Data Structures and their Applications

Data Structures and their Applications in CS2004

Overview

  • Instructor: Dr. Mahir Arzoky

  • Course: Algorithms and their Applications

  • Year: 2024-2025

Course Resources

  • CodeRunner Tutorials

  • CodeRunner Worksheet

  • Mock Tests for practice


Event Details

  • Hackathon sponsored by Eli Lilly and Company

  • Date: 5th November

  • Online briefing session: 30th October, 14:00-16:00 (mandatory attendance)

  • Prizes available, networking opportunities with recruitment managers

  • Registration limited: scan QR code for details


Previous Topics Covered

  • Concepts of Computation and Algorithms

  • Comparing Algorithms

  • Mathematical Foundations related to Algorithms

  • Big-Oh Notation and its implications on computational complexity


Current Lecture Topics

Key Data Structures to Discuss:

  • Lists

  • Stacks

  • Queues

  • Hash Tables

  • Graphs


Importance of Data Structures

  • Foundation of Algorithms: Proper data structures significantly enhance algorithm design.

  • Efficiency: Choosing the right data structure can optimize performance (e.g., sorting a list).

  • Analysis: Use Big-Oh notation to measure data structures’ effectiveness.


Detailed Discussion on Data Structures

Lists

  • Definition: A sequence of zero or more data items with a dynamic length.

  • Operations: Items can be accessed, inserted, or deleted at any position.

  • Implementations:

    • Array: Simple, maintains insertion order, indexed. O(1) for index search.

    • LinkedList: Does not maintain indexes, requires traversal. Complexity: O(n) for search, with O(1) for best-case insertion/deletion at the head, O(n) for worst case.


Stacks

  • Characteristic: Insertions and deletions occur at one end (top), following LIFO (Last In, First Out) principle.

  • Operations:

    • Push: Add item to the top.

    • Pop: Remove item from the top.


Queues

  • Characteristic: Insertions at the rear, deletions at the front (FIFO - First In, First Out).

  • Operations:

    • ENQUEUE: Insert item at the rear.

    • DEQUEUE: Remove item from the front.


Hash Tables

  • Definition: Maps a key to a value, utilizing a hash function to index the data.

  • Key functions: Handle collisions where different keys map to the same index.


Applications of Data Structures

  • Lists: Implement other data structures (queues, stacks), mathematical vectors.

  • Stacks: Used for reversing strings, undo mechanisms, web navigation, syntax evaluation in compilers.

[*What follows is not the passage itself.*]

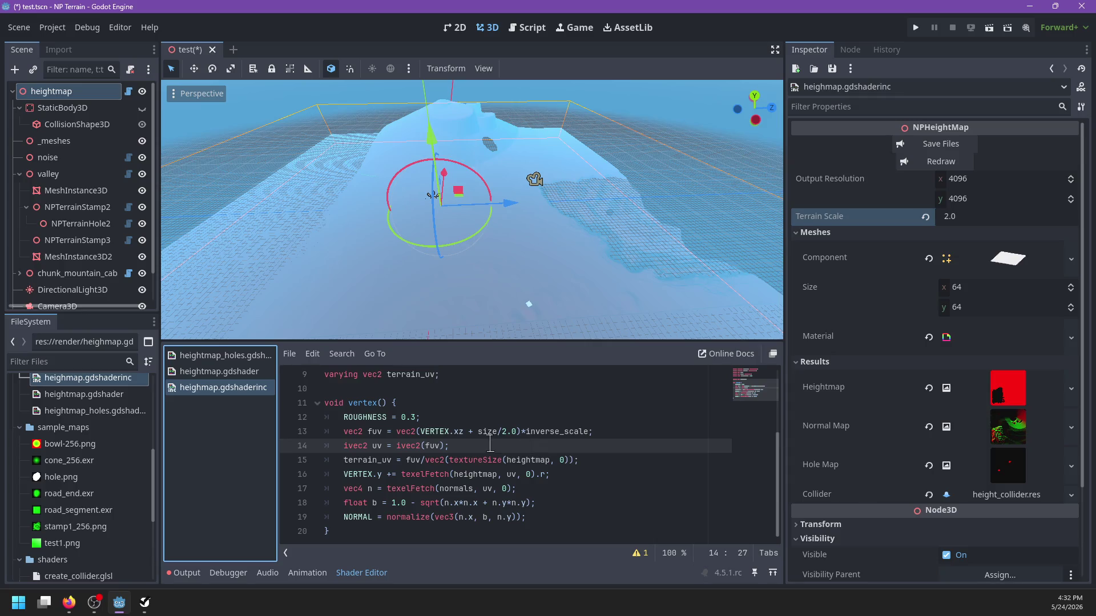
pyautogui.moveTo(519, 432); pyautogui.dragTo(591, 431)
pyautogui.press('BackSpace')
pyautogui.press('ctrl+z')
pyautogui.press('ctrl+s')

  • Queues: Support single-resource applications like print jobs, email messages, processor tasks.

  • Hash Tables: Useful for address books, linking file names/paths, password verification.


Introduction to Graphs

  • Definition: A graph consists of nodes (vertices) connected by edges.

  • Applications: Road maps, project networks, electrical circuits, and biological connections.


Graph Theory Concepts

Definitions

  • Directed Graph: A graph where edges have a direction.

  • Undirected Graph: A graph where edges have no orientation.

  • Complete Graph: A graph with an edge between every pair of vertices.

  • Path: Sequence of vertices connected by edges, with potential cycles.

  • Connectivity: Determines if nodes are reachable from one another.

  • Weighted Graph: Implements weights for edges to signify the cost/distance.


Graph Representation

  • Typically represented as a 2D matrix or adjacency list depending on application requirements.

  • Non-weighted graphs use binary indicators for edge presence; weighted graphs retain cost data.


Upcoming Topics

  • Next lecture: Focus on sorting algorithms.

  • Laboratory: Implementation and study of discussed data structures with practical exercises.